Prader-Willi syndrome (PWS) is a complex genetic disorder with severe hypotonia, failure to thrive, childhood obesity, hypogonadism/hypogenitalism and learning/behavioral problems with endocrine-related growth and other hormone deficiencies. The prevalence of central adrenal insufficiency (CAI) using dynamic testing ranges from rare to 60%. We compared routine morning plasma cortisol (MPC) and ACTH levels in large cohorts of PWS and control children to address CAI. Retrospective analysis of MPC and ACTH levels was undertaken in 128 PWS growth hormone (GH)-treated children under medical care before considering dynamic testing for CAI and 128 non-syndromic control children with short stature evaluated for GH deficiency.

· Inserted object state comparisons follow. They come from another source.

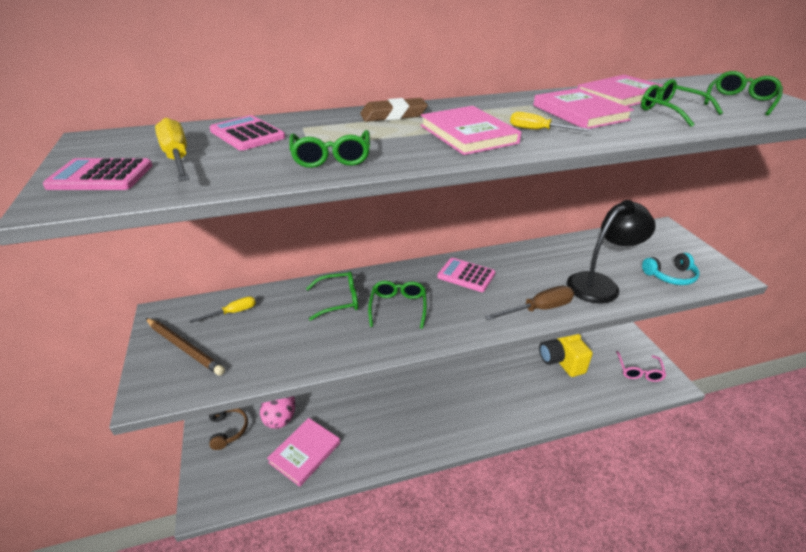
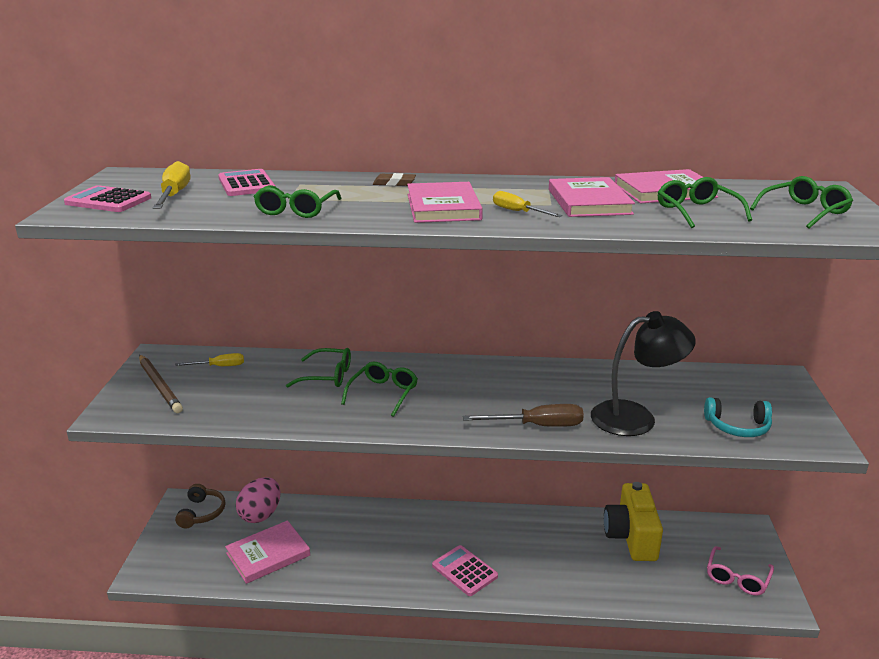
camera: 20 degrees right, 10 degrees down
(393, 115) = (394, 183): brown eraser -> brown eraser, size x0.64
(466, 275) = (481, 379): pink calculator -> pink calculator (464, 571)

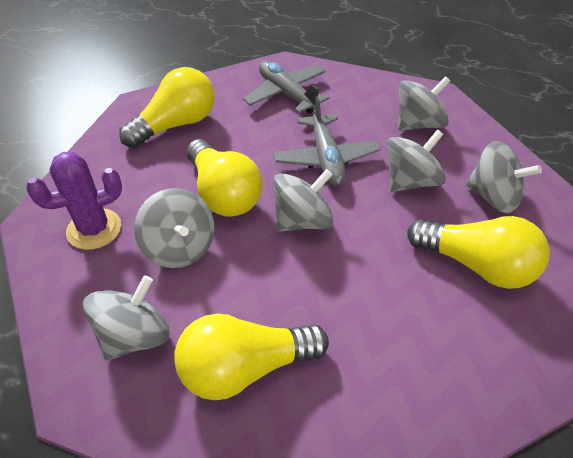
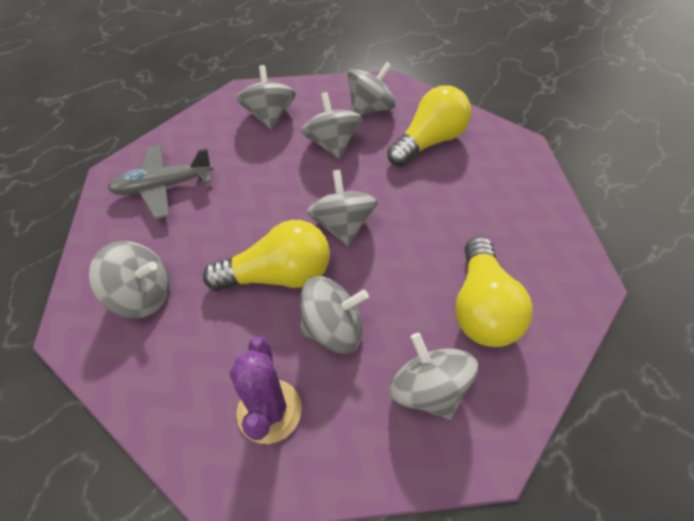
camera: 70 degrees left, 5 degrees up
(176, 124) = (143, 295): yellow light bulb -> grey spinning top
(326, 158) = (275, 186): grey plane -> none

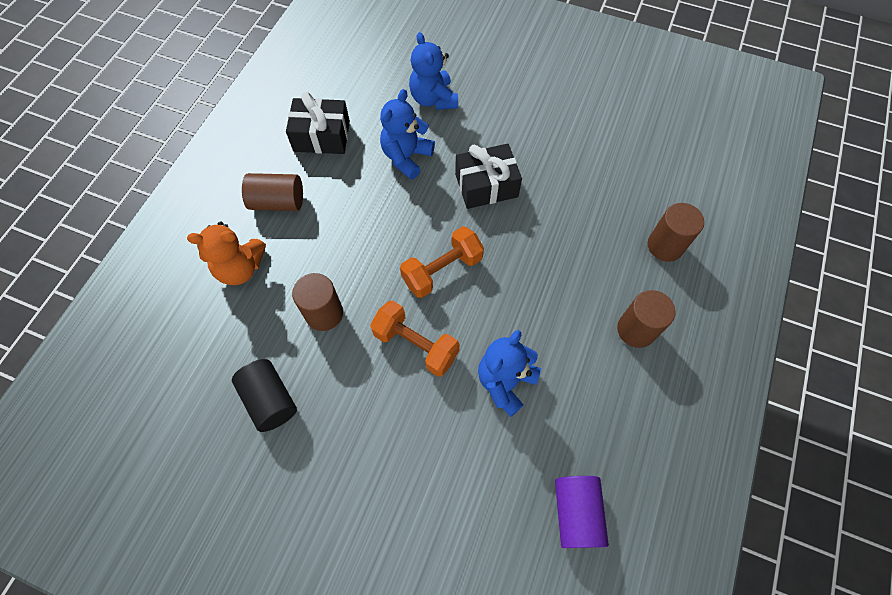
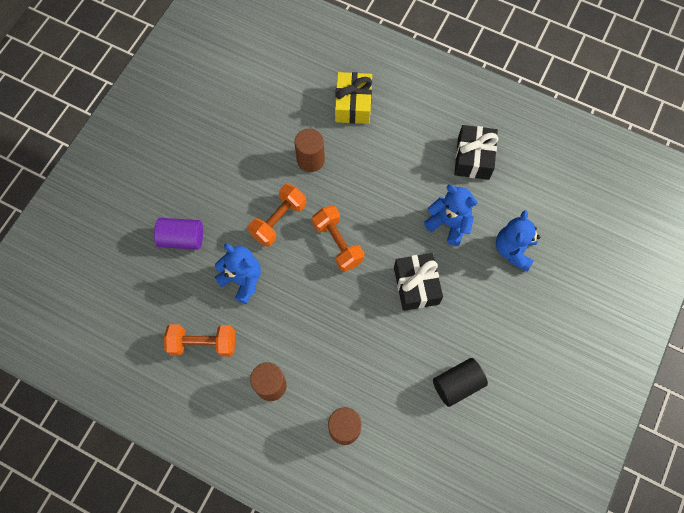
camera: 95 degrees right, 5 degrees up
(240, 268) = (353, 104): orange teddy bear -> yellow gift
(270, 400) = (251, 127): black cylinder -> black cylinder (457, 384)
(278, 202) = (409, 127): brown cylinder -> none
(433, 99) = (513, 250): blue teddy bear -> blue teddy bear turned 60 degrees counterclockwise
(576, 513) = (145, 314): purple cylinder -> purple cylinder (182, 238)
(601, 422) = (203, 343): none -> orange dumbbell

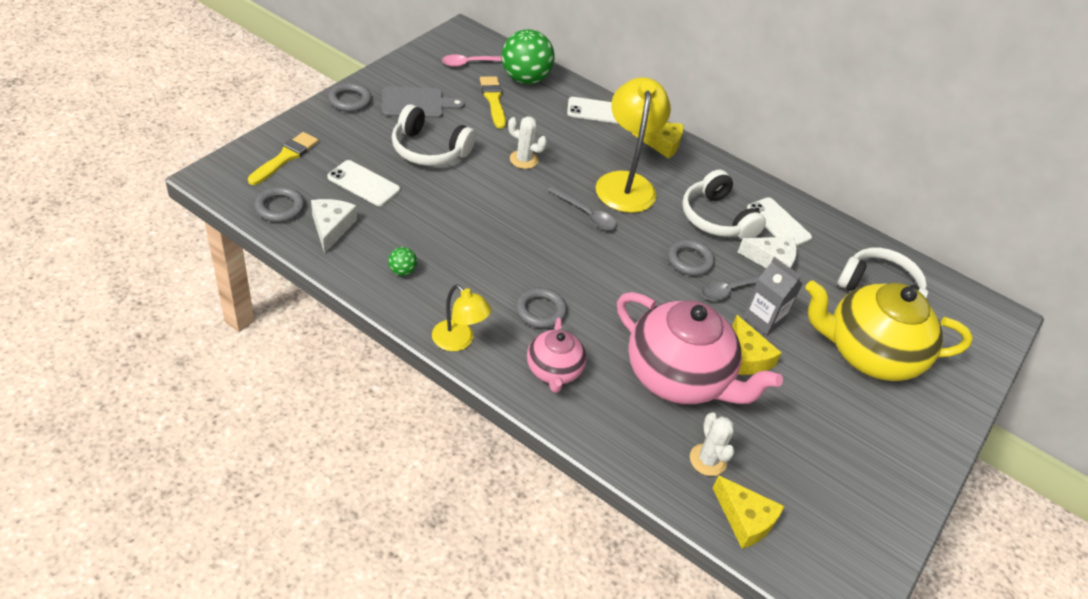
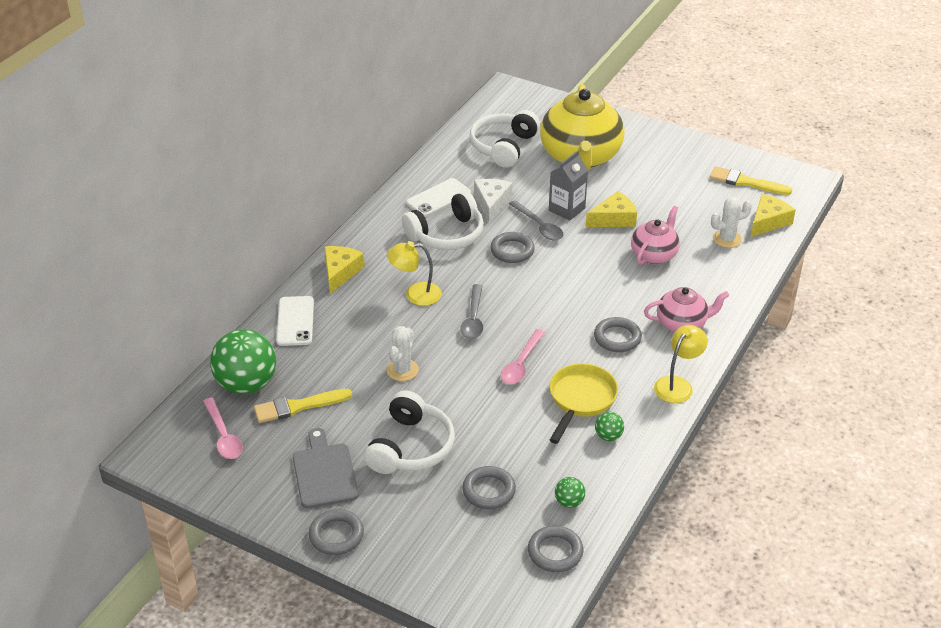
camera: 90 degrees left, 5 degrees down
(285, 158) = (468, 569): yellow brush -> yellow brush (746, 182)
(331, 227) = (569, 502): white cheese -> green ball
(363, 183) = (489, 491): white phone -> grey ring
(456, 263) = (580, 400): none -> yellow pan
(516, 233) = (521, 364): none -> pink spoon
(586, 214) = (473, 318): grey spoon -> grey spoon turned 150 degrees clockwise
(625, 183) = (415, 294): yellow lamp -> yellow lamp, size x0.56
(678, 377) = (654, 255): pink teapot -> pink teapot, size x0.53

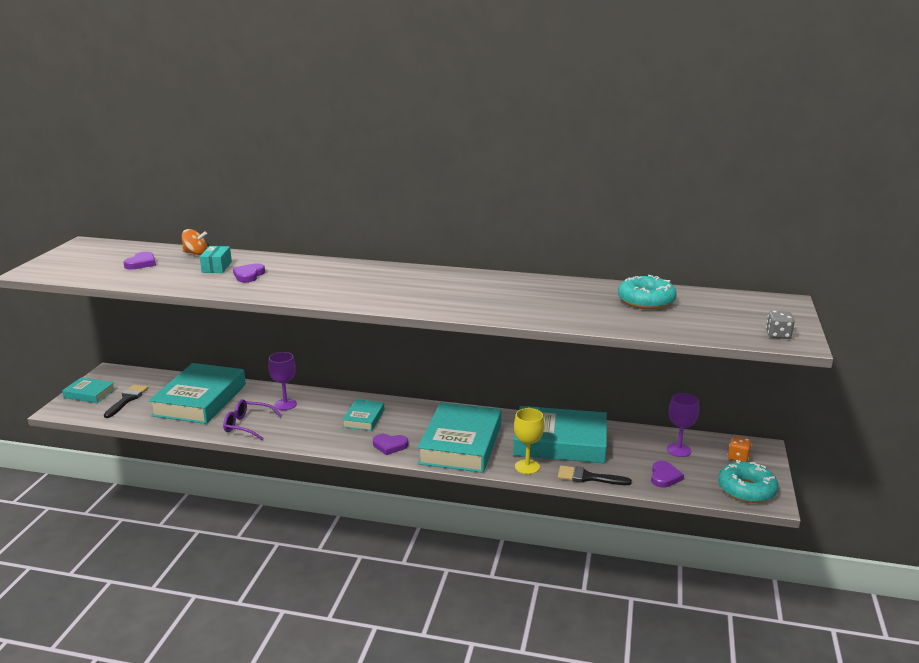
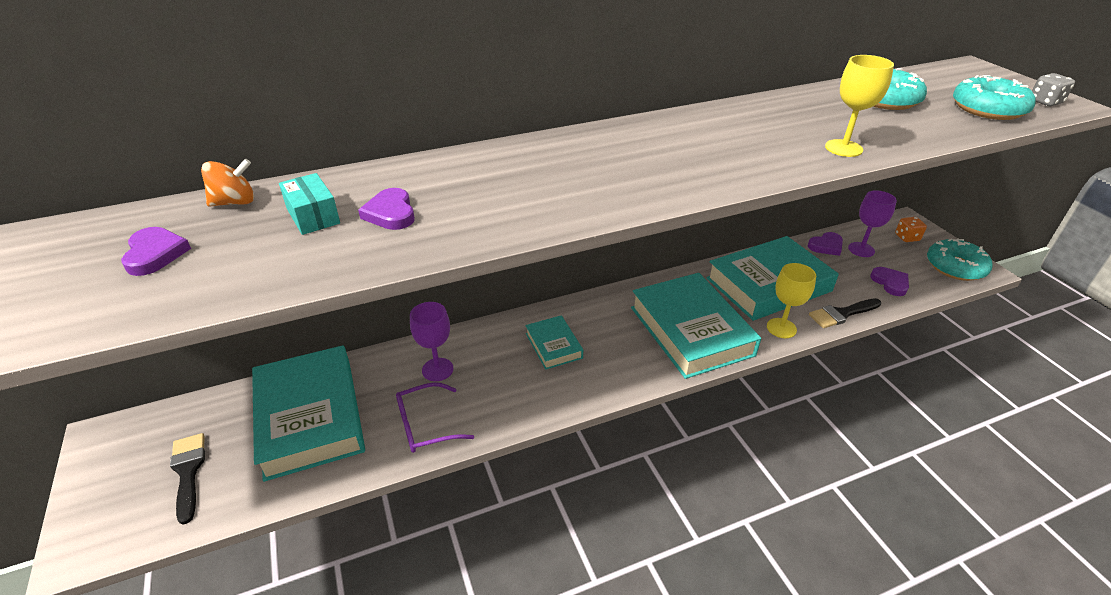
camera: 35 degrees left, 15 degrees up
(89, 394) = (106, 492): turquoise book -> none
(390, 446) = (626, 369): purple heart -> purple heart (826, 246)
(544, 315) = (843, 148): none -> yellow goblet
(714, 326) = (988, 109): none -> turquoise donut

The average MPC level in PWS was 9.7±3.7μg/dL with no difference in age, gender or PWS genetic subtype and 13.4±5.7μg/dL in the control group. MPC levels were significantly lower (p<0.05) in PWS but in the normal range. The morning plasma ACTH level in the PWS group was 22.1±8.0pg/mL with one individual having an initial low plasma ACTH level (8pg/mL), but normal upon repeat. MPC levels in PWS are normal and comparable with control children, without evidence or increased risk of CAI. Lower but normal MPC levels were seen in PWS and suggestive of reduced local regeneration of cortisol from cortisone in adipose tissue by the GH-IGF-I system. Hence, MPC measures alone or in combination with ACTH should be considered for initial screening for CAI in PWS but prior to dynamic testing.